J'ai eu l'impression (sans doute très personnelle et qui n'est pas le reflet des intentions de l'auteur), à la lecture d'un passage précis vu côté Balthazar et de la fin, qu'il y avait des parallèles à faire (sinon un hommage) avec l'Arthur Clarke de 2001 / 2010. de même, j'ai cru déceler un vague hommage à
Harlan Ellison.
- En conclusion
Ce roman court initiatique présente des personnages très réussis, un contexte uchronique fouillé et crédible (avec une habile utilisation de personnages / faits historiques) et un aspect purement Steampunk assez formidable, malheureusement gâché (de mon point de vue) par l'introduction d'un aspect ésotérique / alchimique plutôt malvenu. L'intrigue, la caractérisation des personnages et le tableau fait de l'univers (de son évolution technologique fulgurante, de ses différentes contrées -on voyage beaucoup, de la Russie à Nuremberg, puis l'Angleterre et enfin l'Afrique-) sont d'une densité assez remarquable pour un texte aussi court, mais le texte laisse malgré tout un net goût de trop-peu : j'aurais adoré voir l'univers, l'intrigue et les protagonistes / antagonistes être développés dans un roman BEAUCOUP plus gros. La fin, vertigineuse, est franchement réussie. La thématique de l'IA, les questionnements autour du statut objet / personne, autour de l'intelligence, de la conscience et de l'âme, sont traités avec pertinence et éveillent l'intérêt (tout cela m'a rappelé certains épisodes centrés sur Data dans Star Trek : TNG).
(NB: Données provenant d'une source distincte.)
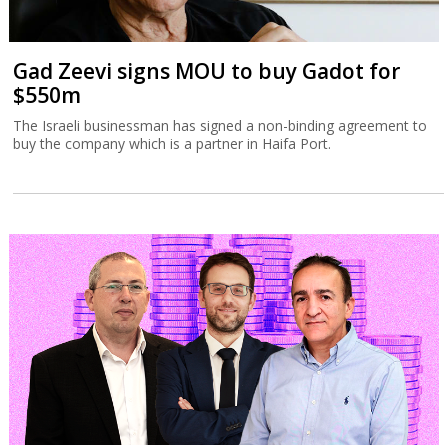
Gad Zeevi signs MOU to buy Gadot for
$550m
The Israeli businessman has signed a non-binding agreement to
buy the company which is a partner in Haifa Port.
Bref, je suis à deux doigts d'être réconcilié avec le Steampunk grâce à cette novella, trouve qu'ils'agit de l'euro le mieux employé depuis les Librio consacrés à
Lovecraft / Clarke /
Asimov achetés il y a une quinzaine d'années, et dis un grand et sincère bravo à Mr Day.
Il faut tout de même souligner que dans l'oeuvre de l'auteur, ce texte est quelque peu singulier, par l'absence de sexe explicite / glauque ou (en grande partie) de violence qui caractérise d'habitude
Thomas Day. Par contre, la cruauté qui est également une de ses marques de fabrique est plutôt présente, au moins dans la destinée des personnages.